WRITTEN TASK: Report each line of the records where "持续集成" occurs.

Stored data entries:
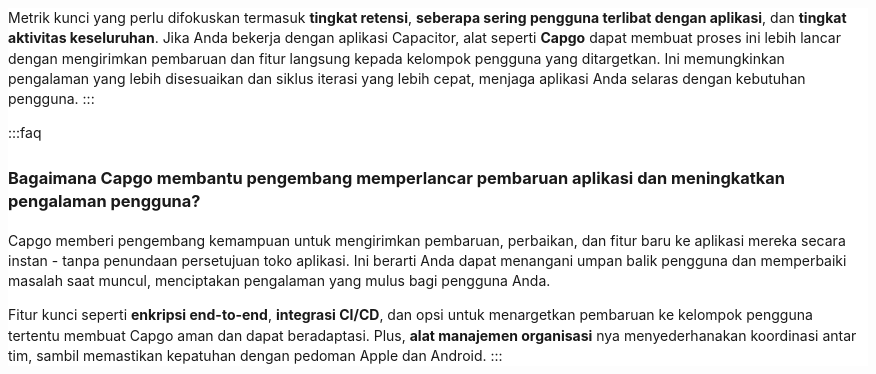 Metrik kunci yang perlu difokuskan termasuk **tingkat retensi**, **seberapa sering pengguna terlibat dengan aplikasi**, dan **tingkat aktivitas keseluruhan**. Jika Anda bekerja dengan aplikasi Capacitor, alat seperti **Capgo** dapat membuat proses ini lebih lancar dengan mengirimkan pembaruan dan fitur langsung kepada kelompok pengguna yang ditargetkan. Ini memungkinkan pengalaman yang lebih disesuaikan dan siklus iterasi yang lebih cepat, menjaga aplikasi Anda selaras dengan kebutuhan pengguna.
:::

:::faq
### Bagaimana Capgo membantu pengembang memperlancar pembaruan aplikasi dan meningkatkan pengalaman pengguna?

Capgo memberi pengembang kemampuan untuk mengirimkan pembaruan, perbaikan, dan fitur baru ke aplikasi mereka secara instan - tanpa penundaan persetujuan toko aplikasi. Ini berarti Anda dapat menangani umpan balik pengguna dan memperbaiki masalah saat muncul, menciptakan pengalaman yang mulus bagi pengguna Anda.

Fitur kunci seperti **enkripsi end-to-end**, **integrasi CI/CD**, dan opsi untuk menargetkan pembaruan ke kelompok pengguna tertentu membuat Capgo aman dan dapat beradaptasi. Plus, **alat manajemen organisasi** nya menyederhanakan koordinasi antar tim, sambil memastikan kepatuhan dengan pedoman Apple dan Android.
:::

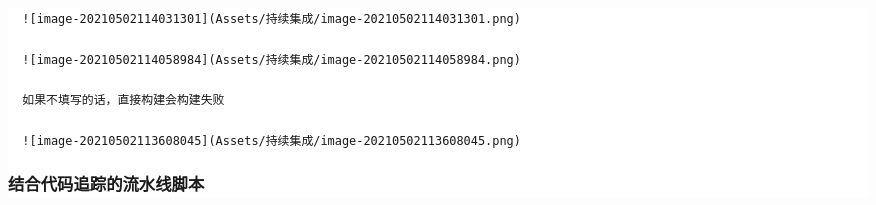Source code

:       ![image-20210502114031301](Assets/持续集成/image-20210502114031301.png)

      ![image-20210502114058984](Assets/持续集成/image-20210502114058984.png)

      如果不填写的话，直接构建会构建失败

      ![image-20210502113608045](Assets/持续集成/image-20210502113608045.png)

### 结合代码追踪的流水线脚本
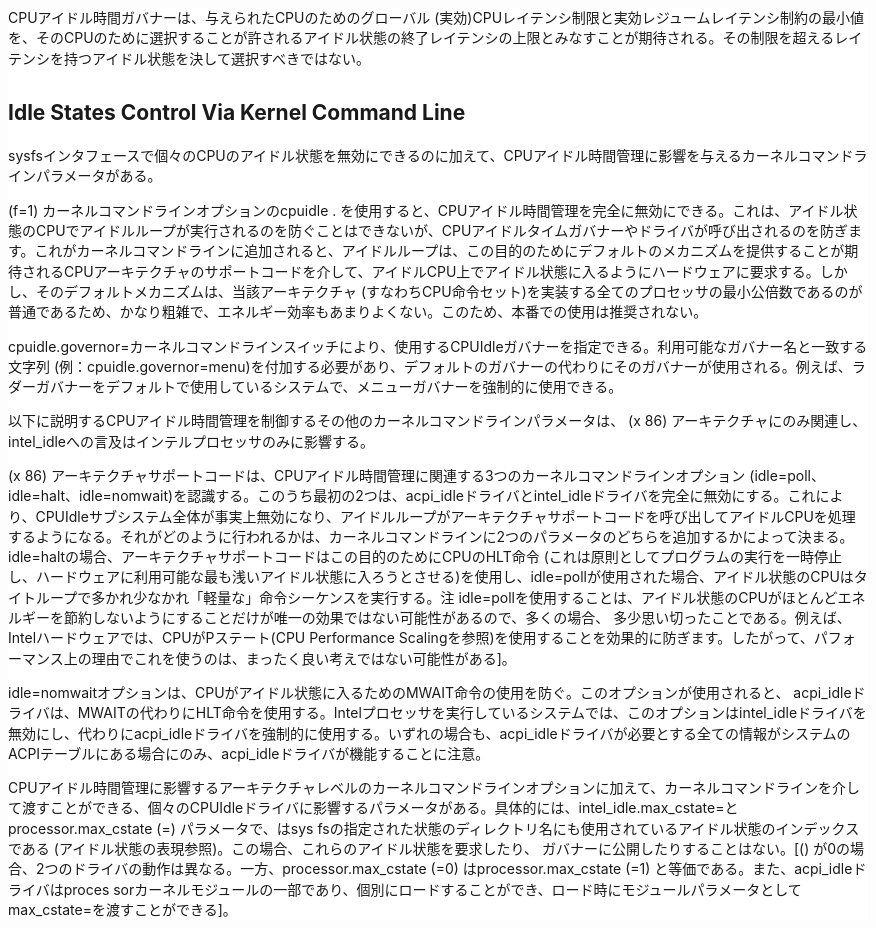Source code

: CPUアイドル時間ガバナーは、与えられたCPUのためのグローバル (実効)CPUレイテンシ制限と実効レジュームレイテンシ制約の最小値を、そのCPUのために選択することが許されるアイドル状態の終了レイテンシの上限とみなすことが期待される。その制限を超えるレイテンシを持つアイドル状態を決して選択すべきではない。

## Idle States Control Via Kernel Command Line

sysfsインタフェースで個々のCPUのアイドル状態を無効にできるのに加えて、CPUアイドル時間管理に影響を与えるカーネルコマンドラインパラメータがある。

 \(f=1\) カーネルコマンドラインオプションのcpuidle . を使用すると、CPUアイドル時間管理を完全に無効にできる。これは、アイドル状態のCPUでアイドルループが実行されるのを防ぐことはできないが、CPUアイドルタイムガバナーやドライバが呼び出されるのを防ぎます。これがカーネルコマンドラインに追加されると、アイドルループは、この目的のためにデフォルトのメカニズムを提供することが期待されるCPUアーキテクチャのサポートコードを介して、アイドルCPU上でアイドル状態に入るようにハードウェアに要求する。しかし、そのデフォルトメカニズムは、当該アーキテクチャ (すなわちCPU命令セット)を実装する全てのプロセッサの最小公倍数であるのが普通であるため、かなり粗雑で、エネルギー効率もあまりよくない。このため、本番での使用は推奨されない。

cpuidle.governor=カーネルコマンドラインスイッチにより、使用するCPUIdleガバナーを指定できる。利用可能なガバナー名と一致する文字列 (例：cpuidle.governor=menu)を付加する必要があり、デフォルトのガバナーの代わりにそのガバナーが使用される。例えば、ラダーガバナーをデフォルトで使用しているシステムで、メニューガバナーを強制的に使用できる。

以下に説明するCPUアイドル時間管理を制御するその他のカーネルコマンドラインパラメータは、 \(x 86\) アーキテクチャにのみ関連し、intel_idleへの言及はインテルプロセッサのみに影響する。

 \(x 86\) アーキテクチャサポートコードは、CPUアイドル時間管理に関連する3つのカーネルコマンドラインオプション (idle=poll、idle=halt、idle=nomwait)を認識する。このうち最初の2つは、acpi_idleドライバとintel_idleドライバを完全に無効にする。これにより、CPUIdleサブシステム全体が事実上無効になり、アイドルループがアーキテクチャサポートコードを呼び出してアイドルCPUを処理するようになる。それがどのように行われるかは、カーネルコマンドラインに2つのパラメータのどちらを追加するかによって決まる。idle=haltの場合、アーキテクチャサポートコードはこの目的のためにCPUのHLT命令 (これは原則としてプログラムの実行を一時停止し、ハードウェアに利用可能な最も浅いアイドル状態に入ろうとさせる)を使用し、idle=pollが使用された場合、アイドル状態のCPUはタイトループで多かれ少なかれ「軽量な」命令シーケンスを実行する。注
idle=pollを使用することは、アイドル状態のCPUがほとんどエネルギーを節約しないようにすることだけが唯一の効果ではない可能性があるので、多くの場合、 多少思い切ったことである。例えば、Intelハードウェアでは、CPUがPステート(CPU Performance Scalingを参照)を使用することを効果的に防ぎます。したがって、パフォーマンス上の理由でこれを使うのは、まったく良い考えではない可能性がある]。

idle=nomwaitオプションは、CPUがアイドル状態に入るためのMWAIT命令の使用を防ぐ。このオプションが使用されると、 acpi_idleドライバは、MWAITの代わりにHLT命令を使用する。Intelプロセッサを実行しているシステムでは、このオプションはintel_idleドライバを無効にし、代わりにacpi_idleドライバを強制的に使用する。いずれの場合も、acpi_idleドライバが必要とする全ての情報がシステムのACPIテーブルにある場合にのみ、acpi_idleドライバが機能することに注意。

CPUアイドル時間管理に影響するアーキテクチャレベルのカーネルコマンドラインオプションに加えて、カーネルコマンドラインを介して渡すことができる、個々のCPUIdleドライバに影響するパラメータがある。具体的には、intel_idle.max_cstate=<n>とprocessor.max_cstate \(=<n>\) パラメータで、<n>はsys fsの指定された状態のディレクトリ名にも使用されているアイドル状態のインデックスである (アイドル状態の表現参照)。この場合、これらのアイドル状態を要求したり、 ガバナーに公開したりすることはない。[\(<n>\) が0の場合、2つのドライバの動作は異なる。一方、processor.max_cstate \(=0\) はprocessor.max_cstate \(=1\) と等価である。また、acpi_idleドライバはproces sorカーネルモジュールの一部であり、個別にロードすることができ、ロード時にモジュールパラメータとしてmax_cstate=<n>を渡すことができる]。
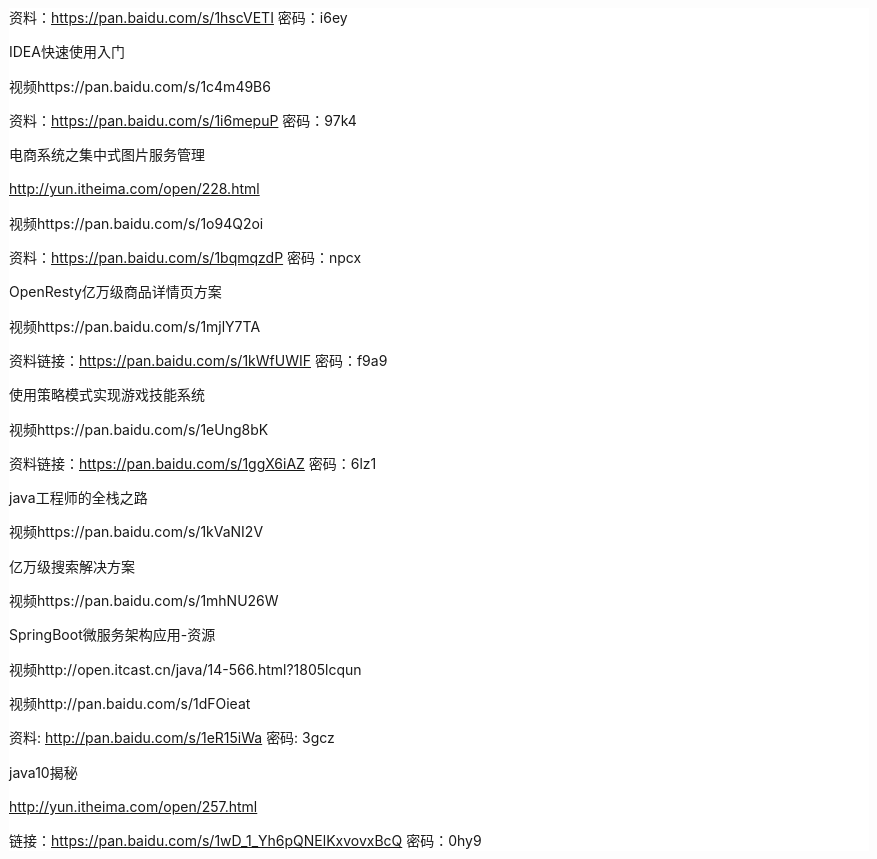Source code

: 资料：https://pan.baidu.com/s/1hscVETI 密码：i6ey

 

 

IDEA快速使用入门

视频https://pan.baidu.com/s/1c4m49B6

资料：https://pan.baidu.com/s/1i6mepuP 密码：97k4

 

电商系统之集中式图片服务管理

http://yun.itheima.com/open/228.html

视频https://pan.baidu.com/s/1o94Q2oi

资料：https://pan.baidu.com/s/1bqmqzdP 密码：npcx

 

 OpenResty亿万级商品详情页方案

视频https://pan.baidu.com/s/1mjlY7TA

资料链接：https://pan.baidu.com/s/1kWfUWIF 密码：f9a9

 

使用策略模式实现游戏技能系统

视频https://pan.baidu.com/s/1eUng8bK

资料链接：https://pan.baidu.com/s/1ggX6iAZ 密码：6lz1

 

 

java工程师的全栈之路

视频https://pan.baidu.com/s/1kVaNI2V

 

亿万级搜索解决方案

视频https://pan.baidu.com/s/1mhNU26W

 

 

SpringBoot微服务架构应用-资源

视频http://open.itcast.cn/java/14-566.html?1805lcqun

视频http://pan.baidu.com/s/1dFOieat

资料: http://pan.baidu.com/s/1eR15iWa 密码: 3gcz

 

java10揭秘

http://yun.itheima.com/open/257.html

链接：https://pan.baidu.com/s/1wD_1_Yh6pQNElKxvovxBcQ 密码：0hy9
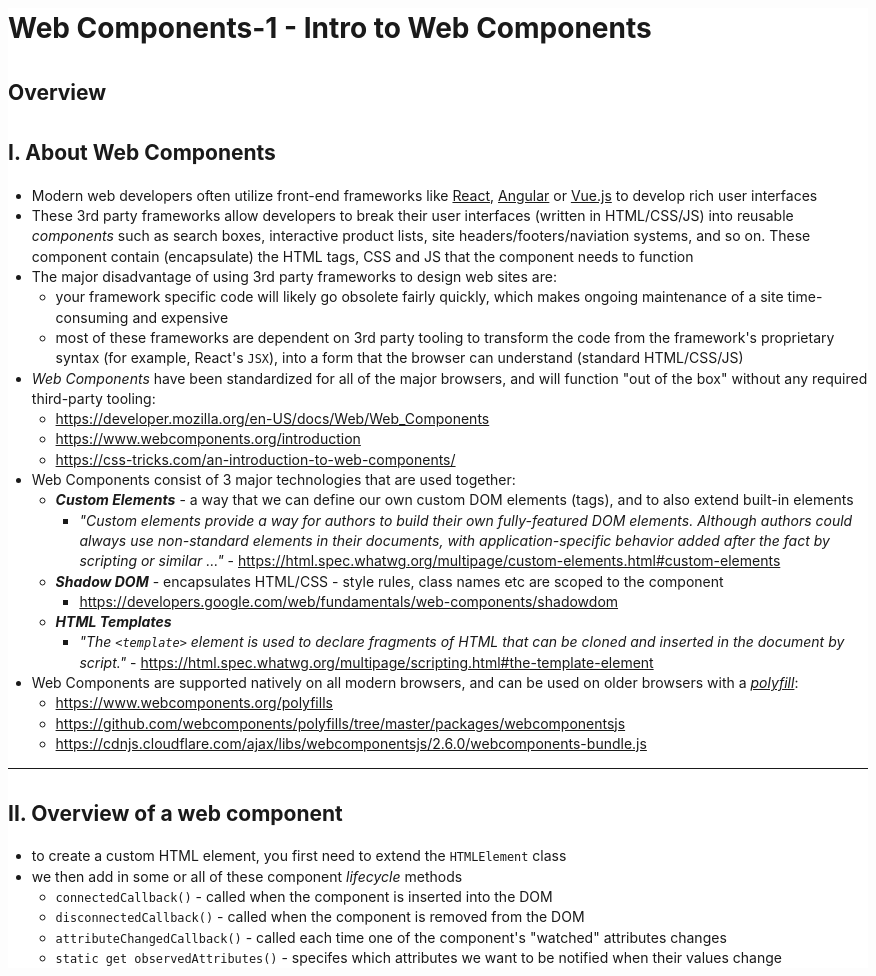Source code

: # Web Components-1 - Intro to Web Components

## Overview


## I. About Web Components

- Modern web developers often utilize front-end frameworks like [React](https://reactjs.org/), [Angular](https://angular.io/) or [Vue.js](https://vuejs.org/) to develop rich user interfaces
- These 3rd party frameworks allow developers to break their user interfaces (written in HTML/CSS/JS) into reusable *components* such as search boxes, interactive product lists, site headers/footers/naviation systems, and so on. These component contain (encapsulate) the HTML tags, CSS and JS that the component needs to function
- The major disadvantage of using 3rd party frameworks to design web sites are:
  - your framework specific code will likely go obsolete fairly quickly, which makes ongoing maintenance of a site time-consuming and expensive
  - most of these frameworks are dependent on 3rd party tooling to transform the code from the framework's proprietary syntax (for example, React's `JSX`), into a form that the browser can understand (standard HTML/CSS/JS)
- *Web Components* have been standardized for all of the major browsers, and will function "out of the box" without any required third-party tooling:
  - https://developer.mozilla.org/en-US/docs/Web/Web_Components
  - https://www.webcomponents.org/introduction
  - https://css-tricks.com/an-introduction-to-web-components/
 - Web Components consist of 3 major technologies that are used together:
   - ***Custom Elements*** - a way that we can define our own custom DOM elements (tags), and to also extend built-in elements
     - *"Custom elements provide a way for authors to build their own fully-featured DOM elements. Although authors could always use non-standard elements in their documents, with application-specific behavior added after the fact by scripting or similar ..."* - https://html.spec.whatwg.org/multipage/custom-elements.html#custom-elements
    - ***Shadow DOM*** - encapsulates HTML/CSS - style rules, class names etc are scoped to the component
      - https://developers.google.com/web/fundamentals/web-components/shadowdom
    - ***HTML Templates***
      - *"The `<template>` element is used to declare fragments of HTML that can be cloned and inserted in the document by script."* - https://html.spec.whatwg.org/multipage/scripting.html#the-template-element
 - Web Components are supported natively on all modern browsers, and can be used on older browsers with a [*polyfill*](https://developer.mozilla.org/en-US/docs/Glossary/Polyfill):
   - https://www.webcomponents.org/polyfills
   - https://github.com/webcomponents/polyfills/tree/master/packages/webcomponentsjs
   - https://cdnjs.cloudflare.com/ajax/libs/webcomponentsjs/2.6.0/webcomponents-bundle.js

<hr>

## II. Overview of a web component

- to create a custom HTML element, you first need to extend the `HTMLElement` class
- we then add in some or all of these component *lifecycle* methods
  - `connectedCallback()` - called when the component is inserted into the DOM
  - `disconnectedCallback()` - called when the component is removed from the DOM
  - `attributeChangedCallback()` - called each time one of the component's "watched" attributes changes
  - `static get observedAttributes()` - specifes which attributes we want to be notified when their values change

ANSWER TO THE PROBLEM:
:       ![image-20210502114031301](Assets/持续集成/image-20210502114031301.png)
      ![image-20210502114058984](Assets/持续集成/image-20210502114058984.png)
      ![image-20210502113608045](Assets/持续集成/image-20210502113608045.png)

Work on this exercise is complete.